> [Provided information]:
· · ·

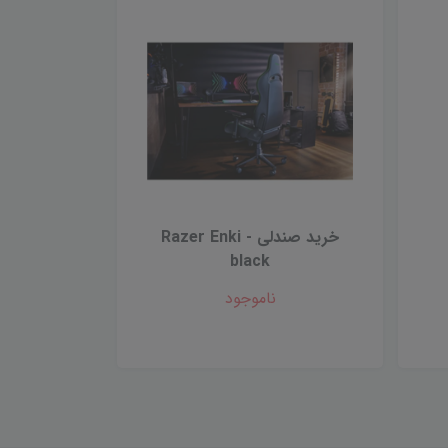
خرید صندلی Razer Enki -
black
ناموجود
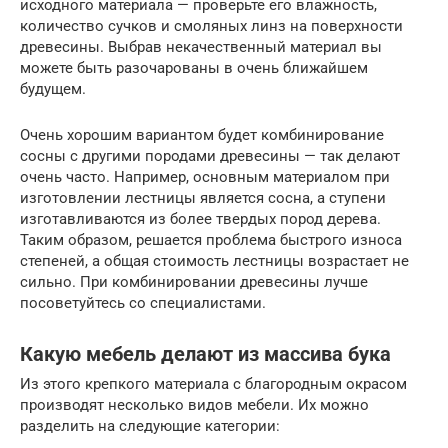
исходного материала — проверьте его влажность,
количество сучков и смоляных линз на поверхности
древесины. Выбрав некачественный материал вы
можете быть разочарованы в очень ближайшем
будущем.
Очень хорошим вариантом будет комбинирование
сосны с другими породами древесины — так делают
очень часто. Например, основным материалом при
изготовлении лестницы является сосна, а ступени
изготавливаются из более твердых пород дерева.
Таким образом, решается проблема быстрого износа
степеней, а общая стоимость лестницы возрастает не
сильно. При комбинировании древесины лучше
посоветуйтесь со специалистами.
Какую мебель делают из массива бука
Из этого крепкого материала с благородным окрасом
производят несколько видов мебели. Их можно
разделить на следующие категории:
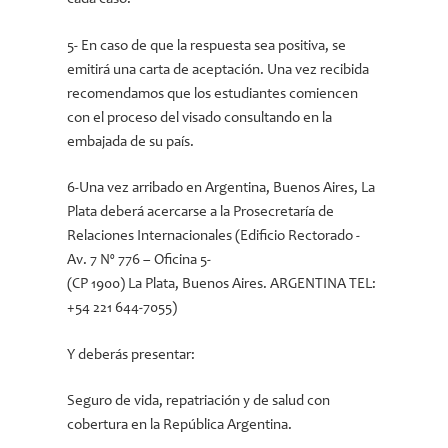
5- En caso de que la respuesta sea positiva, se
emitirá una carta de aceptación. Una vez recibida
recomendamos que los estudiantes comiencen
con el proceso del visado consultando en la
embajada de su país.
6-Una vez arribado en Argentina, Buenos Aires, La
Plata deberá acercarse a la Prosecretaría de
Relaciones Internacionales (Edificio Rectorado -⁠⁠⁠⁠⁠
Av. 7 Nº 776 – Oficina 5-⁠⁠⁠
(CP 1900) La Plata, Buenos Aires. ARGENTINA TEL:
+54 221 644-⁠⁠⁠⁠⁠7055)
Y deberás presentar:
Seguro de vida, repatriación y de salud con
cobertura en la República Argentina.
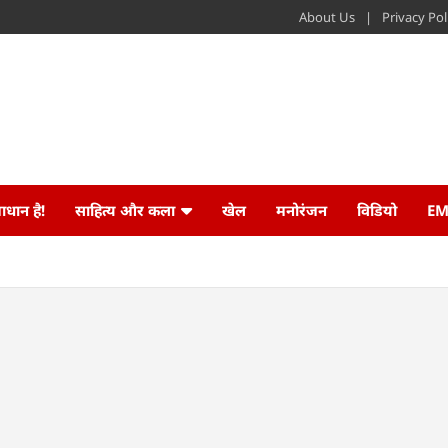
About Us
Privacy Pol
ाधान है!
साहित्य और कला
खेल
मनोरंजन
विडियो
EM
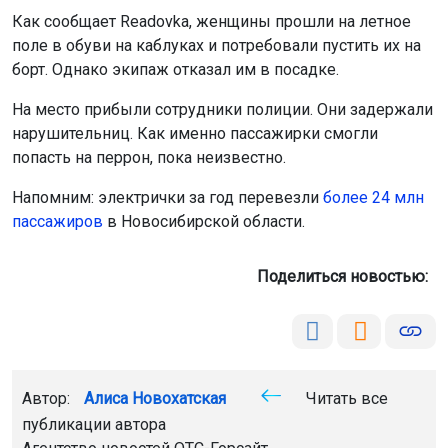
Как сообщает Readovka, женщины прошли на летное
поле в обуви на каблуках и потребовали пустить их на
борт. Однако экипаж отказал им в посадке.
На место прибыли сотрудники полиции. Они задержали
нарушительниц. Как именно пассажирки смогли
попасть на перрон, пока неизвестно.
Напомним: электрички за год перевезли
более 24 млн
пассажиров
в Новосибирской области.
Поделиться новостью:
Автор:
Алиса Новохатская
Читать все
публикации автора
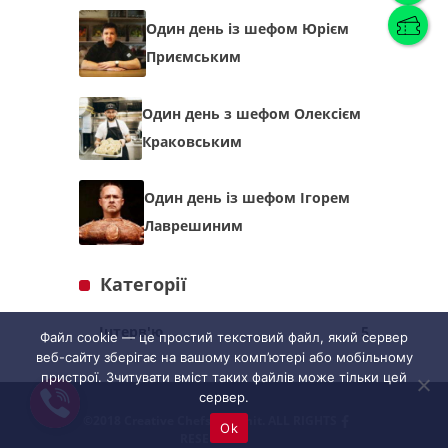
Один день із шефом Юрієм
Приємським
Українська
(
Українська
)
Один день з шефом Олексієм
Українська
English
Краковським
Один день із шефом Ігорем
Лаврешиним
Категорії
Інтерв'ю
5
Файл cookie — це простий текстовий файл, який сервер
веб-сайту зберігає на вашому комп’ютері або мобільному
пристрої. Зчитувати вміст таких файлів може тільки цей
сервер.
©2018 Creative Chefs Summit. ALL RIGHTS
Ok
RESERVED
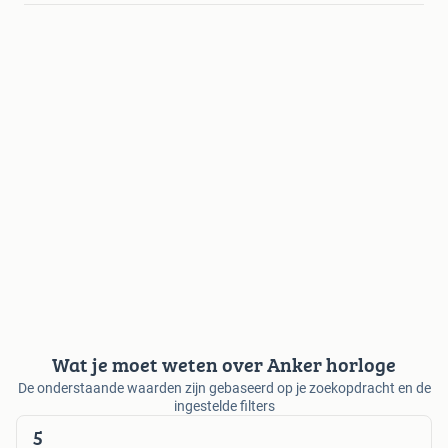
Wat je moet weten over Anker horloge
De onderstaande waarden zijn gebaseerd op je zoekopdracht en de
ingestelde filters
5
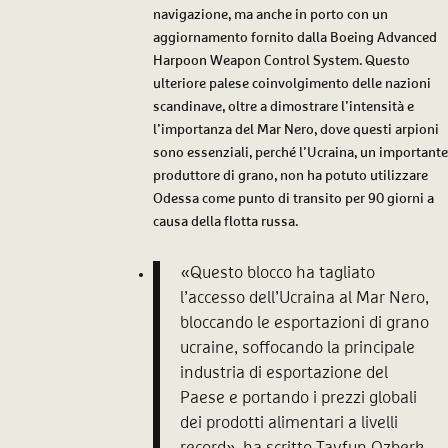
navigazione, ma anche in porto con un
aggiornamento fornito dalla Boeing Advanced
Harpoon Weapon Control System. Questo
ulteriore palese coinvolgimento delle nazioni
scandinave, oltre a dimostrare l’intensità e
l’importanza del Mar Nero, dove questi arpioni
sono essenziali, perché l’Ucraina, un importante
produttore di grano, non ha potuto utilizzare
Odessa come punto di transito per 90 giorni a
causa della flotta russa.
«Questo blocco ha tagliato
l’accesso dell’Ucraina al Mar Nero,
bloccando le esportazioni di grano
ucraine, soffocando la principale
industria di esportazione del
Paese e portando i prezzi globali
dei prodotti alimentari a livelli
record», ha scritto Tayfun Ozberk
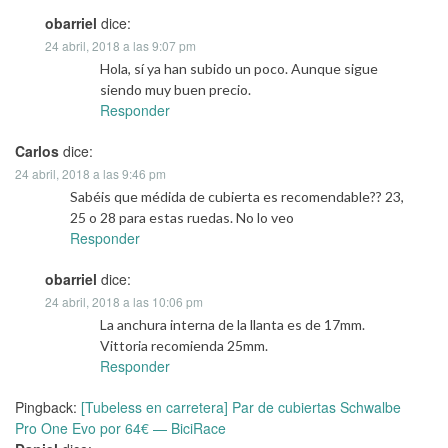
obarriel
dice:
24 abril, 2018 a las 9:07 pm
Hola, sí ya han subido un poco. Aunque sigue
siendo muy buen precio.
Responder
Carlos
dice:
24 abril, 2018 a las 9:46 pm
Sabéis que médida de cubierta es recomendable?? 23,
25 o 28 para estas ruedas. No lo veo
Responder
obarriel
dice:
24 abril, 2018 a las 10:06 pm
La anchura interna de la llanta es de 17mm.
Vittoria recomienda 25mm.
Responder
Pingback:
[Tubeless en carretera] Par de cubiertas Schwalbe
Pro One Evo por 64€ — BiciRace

· · ·

> [What you will do]: Could you rewrite the text of every row above with "Responder" replaced by "Reply" and nothing else changed, leaving out the pictures?

> [Response to the exercise]:
خرید صندلی Razer Enki -
black
ناموجود
исходного материала — проверьте его влажность,
количество сучков и смоляных линз на поверхности
древесины. Выбрав некачественный материал вы
можете быть разочарованы в очень ближайшем
будущем.
Очень хорошим вариантом будет комбинирование
сосны с другими породами древесины — так делают
очень часто. Например, основным материалом при
изготовлении лестницы является сосна, а ступени
изготавливаются из более твердых пород дерева.
Таким образом, решается проблема быстрого износа
степеней, а общая стоимость лестницы возрастает не
сильно. При комбинировании древесины лучше
посоветуйтесь со специалистами.
Какую мебель делают из массива бука
Из этого крепкого материала с благородным окрасом
производят несколько видов мебели. Их можно
разделить на следующие категории:
5- En caso de que la respuesta sea positiva, se
emitirá una carta de aceptación. Una vez recibida
recomendamos que los estudiantes comiencen
con el proceso del visado consultando en la
embajada de su país.
6-Una vez arribado en Argentina, Buenos Aires, La
Plata deberá acercarse a la Prosecretaría de
Relaciones Internacionales (Edificio Rectorado -⁠⁠⁠⁠⁠
Av. 7 Nº 776 – Oficina 5-⁠⁠⁠
(CP 1900) La Plata, Buenos Aires. ARGENTINA TEL:
+54 221 644-⁠⁠⁠⁠⁠7055)
Y deberás presentar:
Seguro de vida, repatriación y de salud con
cobertura en la República Argentina.
About Us
Privacy Pol
ाधान है!
साहित्य और कला
खेल
मनोरंजन
विडियो
EM
Как сообщает Readovka, женщины прошли на летное
поле в обуви на каблуках и потребовали пустить их на
борт. Однако экипаж отказал им в посадке.
На место прибыли сотрудники полиции. Они задержали
нарушительниц. Как именно пассажирки смогли
попасть на перрон, пока неизвестно.
Напомним: электрички за год перевезли
более 24 млн
пассажиров
в Новосибирской области.
Поделиться новостью:
Автор:
Алиса Новохатская
Читать все
публикации автора
Один день із шефом Юрієм
Приємським
Українська
(
Українська
)
Один день з шефом Олексієм
Українська
English
Краковським
Один день із шефом Ігорем
Лаврешиним
Категорії
Інтерв'ю
5
Файл cookie — це простий текстовий файл, який сервер
веб-сайту зберігає на вашому комп’ютері або мобільному
пристрої. Зчитувати вміст таких файлів може тільки цей
сервер.
©2018 Creative Chefs Summit. ALL RIGHTS
Ok
RESERVED
Wat je moet weten over Anker horloge
De onderstaande waarden zijn gebaseerd op je zoekopdracht en de
ingestelde filters
5
navigazione, ma anche in porto con un
aggiornamento fornito dalla Boeing Advanced
Harpoon Weapon Control System. Questo
ulteriore palese coinvolgimento delle nazioni
scandinave, oltre a dimostrare l’intensità e
l’importanza del Mar Nero, dove questi arpioni
sono essenziali, perché l’Ucraina, un importante
produttore di grano, non ha potuto utilizzare
Odessa come punto di transito per 90 giorni a
causa della flotta russa.
«Questo blocco ha tagliato
l’accesso dell’Ucraina al Mar Nero,
bloccando le esportazioni di grano
ucraine, soffocando la principale
industria di esportazione del
Paese e portando i prezzi globali
dei prodotti alimentari a livelli
record», ha scritto Tayfun Ozberk
obarriel
dice:
24 abril, 2018 a las 9:07 pm
Hola, sí ya han subido un poco. Aunque sigue
siendo muy buen precio.
Reply
Carlos
dice:
24 abril, 2018 a las 9:46 pm
Sabéis que médida de cubierta es recomendable?? 23,
25 o 28 para estas ruedas. No lo veo
Reply
obarriel
dice:
24 abril, 2018 a las 10:06 pm
La anchura interna de la llanta es de 17mm.
Vittoria recomienda 25mm.
Reply
Pingback:
[Tubeless en carretera] Par de cubiertas Schwalbe
Pro One Evo por 64€ — BiciRace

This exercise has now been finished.